# [EXTRAIT FOURNI]
Ayant franchi un cap d’habitants, huit communes du Sud fribourgeois ont dû faire le choix d’augmenter ou non le nombre de leurs édiles. Six ont opté pour le statu quo, vu les difficultés à recruter des conseillers communaux. Face à la charge de travail en augmentation ou à la complexification de la tâche, le remède passe par les fusions, selon les instances.
PAR SOPHIE MURITH ET PRISKA RAUBER
Des huit communes du Sud fribourgeois qui ont passé un cap d’habitants au 31 décembre impliquant légalement une augmentation de leurs édiles, seules deux ont décidé de s’y soumettre. A la prochaine législature, Echarlens (810 habitants désormais), va ainsi passer de cinq à sept conseillers communaux, et Vuisternens-devant-Romont (2220 habitants), de sept à neuf (lire encadré). Toutes les autres – Hauteville, Pont-en-Ogoz, Pont-la-Ville, Bas-Intyamon, Grandvillard et Villaz-Saint-Pierre – ont opté pour le statu quo. Une dérogation à la Loi sur les communes avalisée par les assemblées communales de mai.
Une grande majorité d’exécutifs a donc préféré ne pas avoir à chercher encore plus de candidats. «Vu qu’il est déjà difficile d’en trouver cinq, nous ne souhaitions pas en chercher sept, confie Marie-Claire Pharisa, syndique de Grandvillard. Sa commune, lors de la législature 2002-2006, était passée à sept édiles. «Mais alors, deux conseillers qui souhaitaient arrêter ont dû continuer.» Une expérience que Grandvillard n’a pas voulu réitérer.
A Hauteville, mêmes arguments avancés: «Considérant que nous avons tout juste franchi la limite (620 habitants) et après avoir longuement réfléchi, nous avons décidé de rester à cinq conseillers. Vu que sur ces cinq, un ou deux ne vont pas rempiler à la prochaine législature, nous nous sommes dit qu’en trouver trois ou quatre allait être vraiment difficile», explique le syndic Jean-Marie Castella.

# [MATIÈRE EXTRAITE]
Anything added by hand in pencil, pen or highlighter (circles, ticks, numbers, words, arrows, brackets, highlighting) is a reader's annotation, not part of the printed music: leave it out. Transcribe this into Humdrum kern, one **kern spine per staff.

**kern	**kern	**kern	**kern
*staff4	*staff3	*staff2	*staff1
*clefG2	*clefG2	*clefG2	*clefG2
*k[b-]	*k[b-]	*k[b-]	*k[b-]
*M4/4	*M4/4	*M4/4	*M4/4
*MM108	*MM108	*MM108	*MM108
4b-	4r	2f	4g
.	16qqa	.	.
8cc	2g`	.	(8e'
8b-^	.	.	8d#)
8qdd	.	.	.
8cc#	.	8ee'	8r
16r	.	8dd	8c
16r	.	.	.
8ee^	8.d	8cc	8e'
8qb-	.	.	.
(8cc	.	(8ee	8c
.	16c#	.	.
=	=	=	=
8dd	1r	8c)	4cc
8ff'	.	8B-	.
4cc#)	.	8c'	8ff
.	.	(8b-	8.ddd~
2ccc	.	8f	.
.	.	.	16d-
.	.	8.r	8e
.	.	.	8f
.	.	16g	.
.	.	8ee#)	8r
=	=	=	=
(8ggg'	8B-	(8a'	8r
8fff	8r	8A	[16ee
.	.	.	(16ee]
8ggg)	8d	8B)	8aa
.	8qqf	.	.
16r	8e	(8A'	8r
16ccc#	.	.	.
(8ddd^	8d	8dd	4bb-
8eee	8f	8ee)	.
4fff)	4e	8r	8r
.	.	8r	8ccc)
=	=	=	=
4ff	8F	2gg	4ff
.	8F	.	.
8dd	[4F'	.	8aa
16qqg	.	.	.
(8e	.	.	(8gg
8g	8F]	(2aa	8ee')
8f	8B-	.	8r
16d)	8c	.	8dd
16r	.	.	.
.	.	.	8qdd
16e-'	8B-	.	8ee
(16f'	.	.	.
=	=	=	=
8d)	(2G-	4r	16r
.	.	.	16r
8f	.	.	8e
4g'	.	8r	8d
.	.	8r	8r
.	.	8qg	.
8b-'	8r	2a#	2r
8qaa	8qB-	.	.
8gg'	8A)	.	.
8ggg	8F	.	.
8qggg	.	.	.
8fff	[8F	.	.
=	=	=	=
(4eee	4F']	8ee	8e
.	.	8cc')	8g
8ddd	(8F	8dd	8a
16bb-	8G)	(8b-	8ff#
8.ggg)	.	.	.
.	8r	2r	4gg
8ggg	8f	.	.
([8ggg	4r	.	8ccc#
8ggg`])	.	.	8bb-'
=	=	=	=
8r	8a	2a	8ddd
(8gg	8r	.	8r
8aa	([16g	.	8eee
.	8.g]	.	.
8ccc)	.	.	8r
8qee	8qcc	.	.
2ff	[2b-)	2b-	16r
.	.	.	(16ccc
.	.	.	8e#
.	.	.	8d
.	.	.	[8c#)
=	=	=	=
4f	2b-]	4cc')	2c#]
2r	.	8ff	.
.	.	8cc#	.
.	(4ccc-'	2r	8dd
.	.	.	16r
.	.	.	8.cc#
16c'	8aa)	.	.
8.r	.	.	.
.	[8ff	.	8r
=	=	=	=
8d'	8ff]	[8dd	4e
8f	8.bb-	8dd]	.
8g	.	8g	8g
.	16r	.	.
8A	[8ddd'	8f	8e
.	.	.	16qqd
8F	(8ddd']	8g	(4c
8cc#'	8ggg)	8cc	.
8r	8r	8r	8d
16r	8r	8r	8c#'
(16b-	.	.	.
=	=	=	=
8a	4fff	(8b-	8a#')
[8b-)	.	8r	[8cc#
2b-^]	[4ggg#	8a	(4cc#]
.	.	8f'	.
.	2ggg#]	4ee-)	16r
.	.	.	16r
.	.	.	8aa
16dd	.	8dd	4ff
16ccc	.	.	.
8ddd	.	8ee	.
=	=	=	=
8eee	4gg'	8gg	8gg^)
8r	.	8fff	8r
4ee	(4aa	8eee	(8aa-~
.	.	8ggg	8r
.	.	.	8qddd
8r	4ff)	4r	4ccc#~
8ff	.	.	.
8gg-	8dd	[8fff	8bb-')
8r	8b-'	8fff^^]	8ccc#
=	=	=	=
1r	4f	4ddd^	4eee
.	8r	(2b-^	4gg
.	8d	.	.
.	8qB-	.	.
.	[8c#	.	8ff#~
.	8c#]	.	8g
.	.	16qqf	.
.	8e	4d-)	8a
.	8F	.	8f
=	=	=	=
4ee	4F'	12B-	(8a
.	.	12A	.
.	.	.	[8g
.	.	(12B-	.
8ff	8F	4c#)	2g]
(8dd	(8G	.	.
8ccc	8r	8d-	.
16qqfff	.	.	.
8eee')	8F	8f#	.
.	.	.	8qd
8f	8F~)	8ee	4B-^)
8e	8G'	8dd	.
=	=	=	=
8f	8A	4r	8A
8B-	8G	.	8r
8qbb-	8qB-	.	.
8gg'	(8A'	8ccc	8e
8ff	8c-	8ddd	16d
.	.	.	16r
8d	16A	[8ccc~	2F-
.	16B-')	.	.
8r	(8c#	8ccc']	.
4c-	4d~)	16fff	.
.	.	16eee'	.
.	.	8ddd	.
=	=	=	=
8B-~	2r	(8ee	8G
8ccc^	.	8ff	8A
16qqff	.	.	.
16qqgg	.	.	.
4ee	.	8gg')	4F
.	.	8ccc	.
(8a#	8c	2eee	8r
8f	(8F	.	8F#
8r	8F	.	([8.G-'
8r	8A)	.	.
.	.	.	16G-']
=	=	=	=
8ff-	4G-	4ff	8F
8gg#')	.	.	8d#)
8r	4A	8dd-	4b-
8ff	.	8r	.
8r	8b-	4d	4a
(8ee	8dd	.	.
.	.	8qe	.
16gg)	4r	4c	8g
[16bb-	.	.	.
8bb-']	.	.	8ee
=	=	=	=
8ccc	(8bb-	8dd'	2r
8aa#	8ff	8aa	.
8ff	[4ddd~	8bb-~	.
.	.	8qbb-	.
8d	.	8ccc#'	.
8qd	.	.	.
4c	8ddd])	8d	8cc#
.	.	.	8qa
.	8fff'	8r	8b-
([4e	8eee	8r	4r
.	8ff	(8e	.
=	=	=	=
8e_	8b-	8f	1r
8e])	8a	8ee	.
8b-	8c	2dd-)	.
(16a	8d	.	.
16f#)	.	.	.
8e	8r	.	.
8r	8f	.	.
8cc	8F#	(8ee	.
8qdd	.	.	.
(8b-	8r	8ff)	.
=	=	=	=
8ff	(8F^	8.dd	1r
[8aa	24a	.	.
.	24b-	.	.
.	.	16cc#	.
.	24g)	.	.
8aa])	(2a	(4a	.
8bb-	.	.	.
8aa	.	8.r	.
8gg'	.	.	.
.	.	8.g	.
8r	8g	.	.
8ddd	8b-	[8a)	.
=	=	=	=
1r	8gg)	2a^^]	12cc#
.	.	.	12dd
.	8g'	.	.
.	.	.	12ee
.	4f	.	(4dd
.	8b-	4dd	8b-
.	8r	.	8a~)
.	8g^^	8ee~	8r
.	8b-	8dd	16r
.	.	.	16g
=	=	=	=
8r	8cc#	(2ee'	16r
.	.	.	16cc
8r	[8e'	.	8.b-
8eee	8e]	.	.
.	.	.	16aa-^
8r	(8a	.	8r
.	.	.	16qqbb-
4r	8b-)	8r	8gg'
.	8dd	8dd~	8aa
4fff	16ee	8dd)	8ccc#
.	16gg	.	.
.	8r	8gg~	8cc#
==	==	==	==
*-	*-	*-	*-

# [TRAVAIL À FAIRE]
a – D'après l'article sur les édiles du Sud fribourgeois, combien de conseillers communaux Echarlens aura-t-elle à la prochaine législature ?
b – Énumérez les communes qui, selon l'article sur les édiles du Sud fribourgeois, ont choisi le statu quo.
c – Reprenez l'article sur les édiles du Sud fribourgeois après sa dernière phrase.

# [RÉPONSES PAR TÂCHE]
a – Echarlens aura sept conseillers communaux, contre cinq auparavant.

b –
- Hauteville
- Pont-en-Ogoz
- Pont-la-Ville
- Bas-Intyamon
- Grandvillard
- Villaz-Saint-Pierre

c –
Connaissances juridiques
Le problème est évidemment la charge de travail des conseillers communaux, toujours plus importante. «Je n’ose pas calculer le nombre d’heures que je passe pour la commune! lance Marie-Claire Pharisa. Plusieurs centaines par année, c’est sûr.» En dossiers à étudier, en discours et en séances à préparer, sans compter en soirées, plusieurs par semaine, à consacrer aux diverses associations de communes.
A cette augmentation de la charge de travail s’ajoute sa complexification. «Le problème n’est pas tant les citoyens qui ne s’engagent pas, mais plutôt la législation qui s’intensifie», relève la syndique. Face à ce constat d’ailleurs, la commune du Pâquier, par exemple, a pris le parti à la prochaine législature de doter davantage l’administration que l’exécutif. «Pour faire face aux traitements des permis de construire ou à la gestion du service des habitants», indique la syndique Antoinette Badoud.
Depuis bientôt un quart de siècle qu’il siège au sein de l’Exécutif d’Hauteville, Jean-Marie Castella a été témoin de cette évolution. «La fonction exige aujourd’hui énormément de compétences et de connaissances juridiques.» Mais pour lui, contrairement à Marie-Claire Pharisa, les difficultés à recruter des édiles tiennent aussi au manque de motivation des citoyens à s’engager pour la chose publique. «Il n’y a qu’à voir le peu de personnes présentes aux assemblées.»
Dans un sens, il peut le comprendre. «Nous devenons de plus en plus les exécutants des règlements et des plans directeurs édictés par l’Etat. Nous avons de moins en moins de marge de manœuvre et la critique de plus en plus facile des citoyens retombe sur nous. Il faut avoir la peau dure quand même pour assumer cette fonction. Et être passionné… On en trouve qui ont cette passion, il y en a, mais pas beaucoup.»
Avantage des fusions
Le chef du Service des communes, Gérald Mutrux, ajoute l’attitude des employeurs à la liste des difficultés de la fonction de conseiller communal. «Autrefois, ils acceptaient de libérer leurs employés pour la chose communale, voire de momentanément baisser leur taux d’activité. Ce n’est plus le cas aujourd’hui.» La crise économique est passée par là.
En observateur privilégié des communes, le chef de service comprend les exécutifs qui choisissent de ne pas augmenter leur effectif. «Mais il me semble que concentrer toute cette charge de travail sur un plus petit nombre induit ensuite plus facilement des démissions en cascade.» Et d’indiquer qu’à fin avril, 260 démissions de conseillers communaux ont été enregistrées dans le canton. «Soit 20%. Soit un sur cinq. C’est beaucoup!» En Gruyère, le chiffre se monte à 24%, le double de la législature précédente.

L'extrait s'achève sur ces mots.